Il nuovo standard contabile IFRS9 punta a ottenere un incremento delle svalutazioni dei crediti problematici a partire dalle fasi in cui si registrano i primi segnali deboli di anomalia. Da un lato, ciò consente alle banche di diluire su un intervallo di tempo più lungo l’impatto della svalutazione dei crediti che risulteranno effettivamente deteriorati, dall’altro lato, obbliga a riconoscere una perdita più elevata (Lifetime Expected Credit Loss) anche per le posizioni che presentano anomalie solo transitorie.

Per contenere l’impatto della norma sull’ammontare complessivo dei fondi, le banche sono spinte a rivedere i processi di monitoraggio del credito, al fine di anticipare il riconoscimento delle relazioni problematiche e ottenere una tempestiva correzione di quelle che possono essere riportate alla piena regolarità.

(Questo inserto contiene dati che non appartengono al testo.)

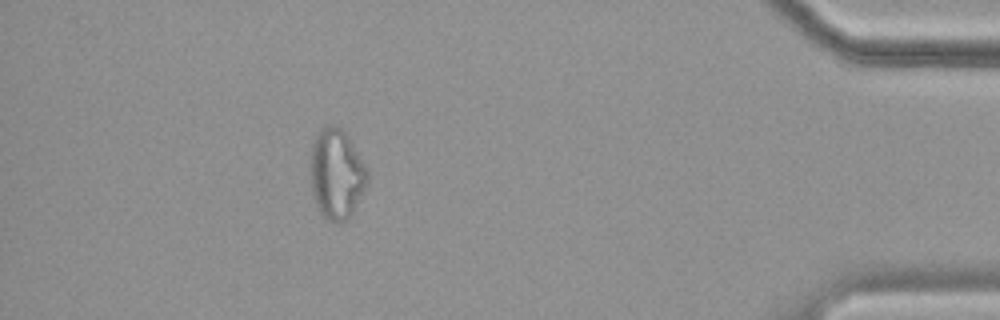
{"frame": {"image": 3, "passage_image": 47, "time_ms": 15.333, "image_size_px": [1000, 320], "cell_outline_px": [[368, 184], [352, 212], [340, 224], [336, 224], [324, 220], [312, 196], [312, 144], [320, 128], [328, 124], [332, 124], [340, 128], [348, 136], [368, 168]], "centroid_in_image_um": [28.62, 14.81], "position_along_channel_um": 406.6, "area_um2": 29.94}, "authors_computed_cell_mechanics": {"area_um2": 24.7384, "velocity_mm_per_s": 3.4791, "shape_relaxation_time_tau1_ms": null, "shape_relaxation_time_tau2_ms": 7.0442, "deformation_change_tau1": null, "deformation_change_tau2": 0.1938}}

In parallelo, vanno definiti nuovi sistemi di controllo volti a rilevare il grado di efficacia dell’azione di monitoraggio e far emergere eventuali spazi di miglioramento del processo.

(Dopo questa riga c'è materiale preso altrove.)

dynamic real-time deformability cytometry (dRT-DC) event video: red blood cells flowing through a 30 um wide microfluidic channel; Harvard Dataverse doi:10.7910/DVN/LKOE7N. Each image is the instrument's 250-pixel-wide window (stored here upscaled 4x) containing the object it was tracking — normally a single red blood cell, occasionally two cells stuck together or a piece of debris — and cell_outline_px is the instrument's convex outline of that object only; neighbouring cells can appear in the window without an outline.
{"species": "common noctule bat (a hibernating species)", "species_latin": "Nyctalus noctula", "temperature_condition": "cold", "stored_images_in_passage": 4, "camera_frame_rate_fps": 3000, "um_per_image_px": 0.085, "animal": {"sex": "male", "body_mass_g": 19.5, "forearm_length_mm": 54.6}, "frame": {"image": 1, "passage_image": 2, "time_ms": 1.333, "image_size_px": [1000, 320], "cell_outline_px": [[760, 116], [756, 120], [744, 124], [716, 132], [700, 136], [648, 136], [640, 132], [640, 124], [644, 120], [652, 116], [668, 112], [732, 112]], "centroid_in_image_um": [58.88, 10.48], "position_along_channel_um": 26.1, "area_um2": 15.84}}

La normativa di vigilanza prevede che le decisioni in tema di classificazione delle posizioni siano assunte dalle Unità operative, mentre i risultati del processo siano sottoposti al controllo della Funzione Risk Management, che verifica la coerente classificazione dei rapporti e assicura la congruità delle svalutazioni.

Per muovere in questa direzione, è necessario che le banche dispongano di sistemi automatici per il riconoscimento dei segnali di early warning e degli elementi indicativi del grado di deterioramento dei rapporti. Nel contempo, è necessario realizzare controlli di secondo livello sistematici, escludendo indagini a campione e puntando all’impiego di strumenti statistici applicati all’intero portafoglio dei crediti, capaci cioè di riconoscere gli indizi di incoerente classificazione e misurare l’efficacia degli interventi tesi alla regolarizzazione delle relazioni.


Obiettivi

  • Identificare i processi di monitoraggio del credito e i sistemi di verifica di secondo livello coerenti con quanto previsto dalla normativa
  • Individuare gli snodi del processo di monitoraggio del credito su cui attivare i controlli di coerenza delle classificazioni
  • Riconoscere gli strumenti operativi e i modelli statistici utilizzabili per le verifiche svolte dal Risk management

Destinatari

Specialisti delle aree Risk management, Credito, Internal audit


Programma didattico

Argomenti principali

  • Controllo dei rischi e redditività del portafoglio crediti
  • La normativa in tema di classificazione del credito
  • Il monitoraggio del credito: finalità e strumenti
  • La verifica del monitoraggio da parte del risk management

Programma dettagliato

Controllo dei rischi e redditività del portafoglio crediti

  • Le condizioni di economicità del portafoglio crediti.
  • Il pricing del credito in fase di origination.
  • Evoluzione del rischio e controllo di redditività del portafoglio.

La normativa in tema di classificazione del credito

  • Nozione di default prevista dalla normativa: impatto sui sistemi di credit risk management.
  • Prospettive di evoluzione della nozione di default secondo i nuovi standards EBA.
  • Nuovi criteri di classificazione dei crediti: come cambiano i processi di riconoscimento e gestione del credito deteriorato.
  • I controlli della Vigilanza: segnalazione annuale delle perdite storicamente registrate e nuova segnalazione delle posizioni in sofferenza.
  • Rilevazione dell’impairment:  valutazione al fair value e nuovi criteri IFRS 9

Il monitoraggio del credito: finalità e strumenti

  • Il controllo del credito performing: indicatori di early warning, evoluzione delle perdite attese e verifica di congruità degli spread praticati.
  • Il controllo del rischio delle forborne exposures su posizioni non deteriorate.
  • L’utilizzo di triggers e alerts per la gestione del credito problematico.

La verifica del monitoraggio da parte del risk management

  • Responsabilità del risk management in tema di controllo andamentale del credito.
  • Strumenti operativi per la verifica di coerente classificazione di tutte le posizioni in portafoglio.
  • Controllo della migrazione tra classi: matrici di transizione, tempi di decadimento, indicatori di stazionamento, modelli statistici per l’identificazione dei casi persistenti.
  • Calcolo della LGD storica.
  • Schemi per il reporting verso le unità di monitoraggio del credito e verso il vertice aziendale.